Alcune considerazioni finali

1) la V Cupola dell’Osa ha aperto un dialogo vero fra due Americhe che non si parlavano da molto tempo. Aprire un dialogo non significa ancora arrivare a mediazioni altrettanto reali sulle questioni scottanti che dividono, ma per lo meno significa un assumersi reciproco come interlocutori, ri-conoscersi, non demonizzarsi più. Può essere un buon inizio.

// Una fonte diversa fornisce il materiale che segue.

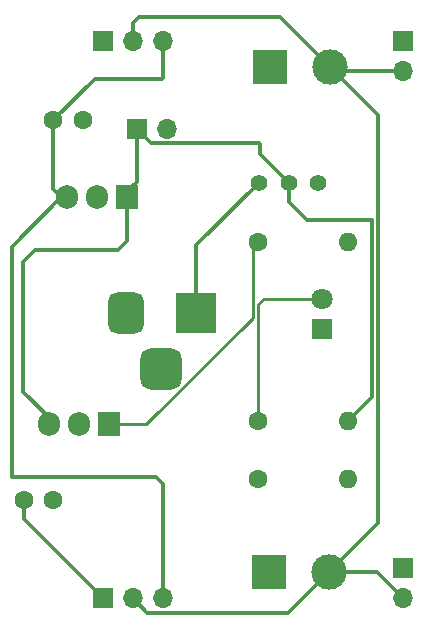
<source format=gbr>
%TF.GenerationSoftware,KiCad,Pcbnew,7.0.10*%
%TF.CreationDate,2024-02-15T23:55:06+08:00*%
%TF.ProjectId,Project 2 - Breadboard power supply,50726f6a-6563-4742-9032-202d20427265,rev?*%
%TF.SameCoordinates,Original*%
%TF.FileFunction,Copper,L1,Top*%
%TF.FilePolarity,Positive*%
%FSLAX46Y46*%
G04 Gerber Fmt 4.6, Leading zero omitted, Abs format (unit mm)*
G04 Created by KiCad (PCBNEW 7.0.10) date 2024-02-15 23:55:06*
%MOMM*%
%LPD*%
G01*
G04 APERTURE LIST*
G04 Aperture macros list*
%AMRoundRect*
0 Rectangle with rounded corners*
0 $1 Rounding radius*
0 $2 $3 $4 $5 $6 $7 $8 $9 X,Y pos of 4 corners*
0 Add a 4 corners polygon primitive as box body*
4,1,4,$2,$3,$4,$5,$6,$7,$8,$9,$2,$3,0*
0 Add four circle primitives for the rounded corners*
1,1,$1+$1,$2,$3*
1,1,$1+$1,$4,$5*
1,1,$1+$1,$6,$7*
1,1,$1+$1,$8,$9*
0 Add four rect primitives between the rounded corners*
20,1,$1+$1,$2,$3,$4,$5,0*
20,1,$1+$1,$4,$5,$6,$7,0*
20,1,$1+$1,$6,$7,$8,$9,0*
20,1,$1+$1,$8,$9,$2,$3,0*%
G04 Aperture macros list end*
%TA.AperFunction,ComponentPad*%
%ADD10O,1.700000X1.700000*%
%TD*%
%TA.AperFunction,ComponentPad*%
%ADD11R,1.700000X1.700000*%
%TD*%
%TA.AperFunction,ComponentPad*%
%ADD12C,1.600000*%
%TD*%
%TA.AperFunction,ComponentPad*%
%ADD13O,1.600000X1.600000*%
%TD*%
%TA.AperFunction,ComponentPad*%
%ADD14O,1.905000X2.000000*%
%TD*%
%TA.AperFunction,ComponentPad*%
%ADD15R,1.905000X2.000000*%
%TD*%
%TA.AperFunction,ComponentPad*%
%ADD16C,1.397000*%
%TD*%
%TA.AperFunction,ComponentPad*%
%ADD17R,3.000000X3.000000*%
%TD*%
%TA.AperFunction,ComponentPad*%
%ADD18C,3.000000*%
%TD*%
%TA.AperFunction,ComponentPad*%
%ADD19RoundRect,0.875000X-0.875000X-0.875000X0.875000X-0.875000X0.875000X0.875000X-0.875000X0.875000X0*%
%TD*%
%TA.AperFunction,ComponentPad*%
%ADD20RoundRect,0.750000X-0.750000X-1.000000X0.750000X-1.000000X0.750000X1.000000X-0.750000X1.000000X0*%
%TD*%
%TA.AperFunction,ComponentPad*%
%ADD21R,3.500000X3.500000*%
%TD*%
%TA.AperFunction,ComponentPad*%
%ADD22R,1.800000X1.800000*%
%TD*%
%TA.AperFunction,ComponentPad*%
%ADD23C,1.800000*%
%TD*%
%TA.AperFunction,Conductor*%
%ADD24C,0.350000*%
%TD*%
%TA.AperFunction,Conductor*%
%ADD25C,0.250000*%
%TD*%
G04 APERTURE END LIST*
D10*
%TO.P,J4,3,Pin_3*%
%TO.N,/5V*%
X66040000Y-102500000D03*
%TO.P,J4,2,Pin_2*%
%TO.N,/PWR_OUTPUT*%
X63500000Y-102500000D03*
D11*
%TO.P,J4,1,Pin_1*%
%TO.N,/3.3V*%
X60960000Y-102500000D03*
%TD*%
D10*
%TO.P,J3,3,Pin_3*%
%TO.N,/5V*%
X66040000Y-55300000D03*
%TO.P,J3,2,Pin_2*%
%TO.N,/PWR_OUTPUT*%
X63500000Y-55300000D03*
D11*
%TO.P,J3,1,Pin_1*%
%TO.N,/3.3V*%
X60960000Y-55300000D03*
%TD*%
D12*
%TO.P,R3,1*%
%TO.N,GND*%
X74155000Y-92425000D03*
D13*
%TO.P,R3,2*%
%TO.N,Net-(U2-ADJ)*%
X81775000Y-92425000D03*
%TD*%
D14*
%TO.P,U1,3,VO*%
%TO.N,/5V*%
X57920000Y-68550000D03*
%TO.P,U1,2,GND*%
%TO.N,GND*%
X60460000Y-68550000D03*
D15*
%TO.P,U1,1,VI*%
%TO.N,/12V*%
X63000000Y-68550000D03*
%TD*%
D11*
%TO.P,C1,1*%
%TO.N,/12V*%
X63850000Y-62725000D03*
D10*
%TO.P,C1,2*%
%TO.N,GND*%
X66390000Y-62725000D03*
%TD*%
D12*
%TO.P,R1,1*%
%TO.N,Net-(U2-ADJ)*%
X74155000Y-72350000D03*
D13*
%TO.P,R1,2*%
%TO.N,/3.3V*%
X81775000Y-72350000D03*
%TD*%
D15*
%TO.P,U2,1,ADJ*%
%TO.N,Net-(U2-ADJ)*%
X61500000Y-87750000D03*
D14*
%TO.P,U2,2,VO*%
%TO.N,/3.3V*%
X58960000Y-87750000D03*
%TO.P,U2,3,VI*%
%TO.N,/12V*%
X56420000Y-87750000D03*
%TD*%
D16*
%TO.P,SW1,1,1*%
%TO.N,/PWR_INPUT*%
X74215900Y-67300000D03*
%TO.P,SW1,2,2*%
%TO.N,/12V*%
X76715900Y-67300000D03*
%TO.P,SW1,3,3*%
%TO.N,unconnected-(SW1-Pad3)*%
X79215900Y-67300000D03*
%TD*%
D12*
%TO.P,C2,1*%
%TO.N,/5V*%
X56775000Y-62000000D03*
%TO.P,C2,2*%
%TO.N,GND*%
X59275000Y-62000000D03*
%TD*%
D11*
%TO.P,J2,1,Pin_1*%
%TO.N,GND*%
X86390000Y-99950000D03*
D10*
%TO.P,J2,2,Pin_2*%
%TO.N,/PWR_OUTPUT*%
X86390000Y-102490000D03*
%TD*%
D11*
%TO.P,J1,1,Pin_1*%
%TO.N,GND*%
X86390000Y-55300000D03*
D10*
%TO.P,J1,2,Pin_2*%
%TO.N,/PWR_OUTPUT*%
X86390000Y-57840000D03*
%TD*%
D12*
%TO.P,C3,1*%
%TO.N,/3.3V*%
X54275000Y-94200000D03*
%TO.P,C3,2*%
%TO.N,GND*%
X56775000Y-94200000D03*
%TD*%
D17*
%TO.P,J5,1,Pin_1*%
%TO.N,GND*%
X75035000Y-100300000D03*
D18*
%TO.P,J5,2,Pin_2*%
%TO.N,/PWR_OUTPUT*%
X80115000Y-100300000D03*
%TD*%
D19*
%TO.P,J6,3*%
%TO.N,GND*%
X65900000Y-83067500D03*
D20*
%TO.P,J6,2*%
X62900000Y-78367500D03*
D21*
%TO.P,J6,1*%
%TO.N,/PWR_INPUT*%
X68900000Y-78367500D03*
%TD*%
D17*
%TO.P,J7,1,Pin_1*%
%TO.N,GND*%
X75160000Y-57500000D03*
D18*
%TO.P,J7,2,Pin_2*%
%TO.N,/PWR_OUTPUT*%
X80240000Y-57500000D03*
%TD*%
D12*
%TO.P,R2,1*%
%TO.N,Net-(D1-A)*%
X74155000Y-87450000D03*
D13*
%TO.P,R2,2*%
%TO.N,/12V*%
X81775000Y-87450000D03*
%TD*%
D22*
%TO.P,D1,1,K*%
%TO.N,GND*%
X79575000Y-79700000D03*
D23*
%TO.P,D1,2,A*%
%TO.N,Net-(D1-A)*%
X79575000Y-77160000D03*
%TD*%
D24*
%TO.N,/PWR_OUTPUT*%
X76690000Y-103725000D02*
X80115000Y-100300000D01*
X64725000Y-103725000D02*
X76690000Y-103725000D01*
X63500000Y-102500000D02*
X64725000Y-103725000D01*
D25*
%TO.N,Net-(U2-ADJ)*%
X73705000Y-78716854D02*
X73705000Y-72800000D01*
X64671854Y-87750000D02*
X73705000Y-78716854D01*
X61500000Y-87750000D02*
X64671854Y-87750000D01*
X73705000Y-72800000D02*
X74155000Y-72350000D01*
D24*
%TO.N,/12V*%
X56420000Y-87170000D02*
X56420000Y-87750000D01*
X54250000Y-74000000D02*
X54250000Y-85000000D01*
X55250000Y-73000000D02*
X54250000Y-74000000D01*
X54250000Y-85000000D02*
X56420000Y-87170000D01*
X62250000Y-73000000D02*
X55250000Y-73000000D01*
X63000000Y-72250000D02*
X62250000Y-73000000D01*
X63000000Y-68550000D02*
X63000000Y-72250000D01*
%TO.N,/5V*%
X66040000Y-92790000D02*
X66040000Y-102500000D01*
X53300000Y-72710000D02*
X53300000Y-92250000D01*
X57460000Y-68550000D02*
X53300000Y-72710000D01*
X65500000Y-92250000D02*
X66040000Y-92790000D01*
X56775000Y-67865000D02*
X57460000Y-68550000D01*
X53300000Y-92250000D02*
X65500000Y-92250000D01*
X56775000Y-62000000D02*
X56775000Y-67865000D01*
%TO.N,/PWR_OUTPUT*%
X84300000Y-96115000D02*
X80115000Y-100300000D01*
X84300000Y-61560000D02*
X84300000Y-96115000D01*
X80240000Y-57500000D02*
X84300000Y-61560000D01*
X84200000Y-100300000D02*
X86390000Y-102490000D01*
X80115000Y-100300000D02*
X84200000Y-100300000D01*
%TO.N,/3.3V*%
X54275000Y-95815000D02*
X60960000Y-102500000D01*
X54275000Y-94200000D02*
X54275000Y-95815000D01*
%TO.N,/PWR_INPUT*%
X68900000Y-72615900D02*
X68900000Y-78367500D01*
X74215900Y-67300000D02*
X68900000Y-72615900D01*
%TO.N,/12V*%
X63850000Y-67240000D02*
X62540000Y-68550000D01*
X63850000Y-62725000D02*
X63850000Y-67240000D01*
X83750000Y-85475000D02*
X81775000Y-87450000D01*
X83750000Y-70500000D02*
X83750000Y-85475000D01*
X78263299Y-70500000D02*
X83750000Y-70500000D01*
X76715900Y-68952601D02*
X78263299Y-70500000D01*
X76715900Y-67300000D02*
X76715900Y-68952601D01*
X74250000Y-64000000D02*
X74250000Y-64834100D01*
X74250000Y-64834100D02*
X76715900Y-67300000D01*
X74200000Y-63950000D02*
X74250000Y-64000000D01*
X65075000Y-63950000D02*
X74200000Y-63950000D01*
X63850000Y-62725000D02*
X65075000Y-63950000D01*
%TO.N,/PWR_OUTPUT*%
X75990000Y-53250000D02*
X80240000Y-57500000D01*
X63500000Y-53750000D02*
X64000000Y-53250000D01*
X64000000Y-53250000D02*
X75990000Y-53250000D01*
X63500000Y-55300000D02*
X63500000Y-53750000D01*
X86390000Y-57840000D02*
X80580000Y-57840000D01*
X80580000Y-57840000D02*
X80240000Y-57500000D01*
D25*
%TO.N,Net-(D1-A)*%
X74590000Y-77160000D02*
X79575000Y-77160000D01*
X74155000Y-77595000D02*
X74590000Y-77160000D01*
X74155000Y-87450000D02*
X74155000Y-77595000D01*
D24*
%TO.N,/5V*%
X60275000Y-58500000D02*
X56775000Y-62000000D01*
X66000000Y-58500000D02*
X60275000Y-58500000D01*
X66040000Y-58460000D02*
X66000000Y-58500000D01*
X66040000Y-55300000D02*
X66040000Y-58460000D01*
%TD*%
M02*

</source>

2) Se questo dialogo proseguirà davvero le Americhe dovranno affrontare una delle contraddizioni più profonde che questo secolo ancora deve risolvere: quella fra Paesi ricchi e Paesi poveri, fra gli Usa dominanti e il centro e sud America emergente. Le soluzioni possibili di questo divario potrebbero essere emblematiche anche per altre parti del mondo.

3) Certo se cambieranno i rapporti fra Usa e America latina, soprattutto in questo ultimo subcontinente dovrà cambiare l’immagine di sfiducia ormai sedimentata verso gli Usa. Decenni di interferenze – dal Plan Condor, operazione che ha legato le dittature sudamericane degli anni ‘70 nella caccia alle opposizioni, al ruolo delle multinazionali come la United Fruit Company e a quelle petrolifere, fino alle interferenze in Paesi come Panama, Nicaragua e Guatemala – hanno costruito un muro potente di divisione. Sarà interessante capire quale nuove culture fioriranno se il dialogo con Obama continuerà.

4) La questione dell’embargo a Cuba, infine, non sarà di rapida soluzione, ma si percepisce almeno che non è più tabù parlarne. La speranza è che pressioni della Segretaria di Stato Hillary Clinton per la liberazione dei dissidenti cubani e l’apertura di un processo di apertura dell’embargo possano ridare a Cuba ossigeno politico, economico e culturale.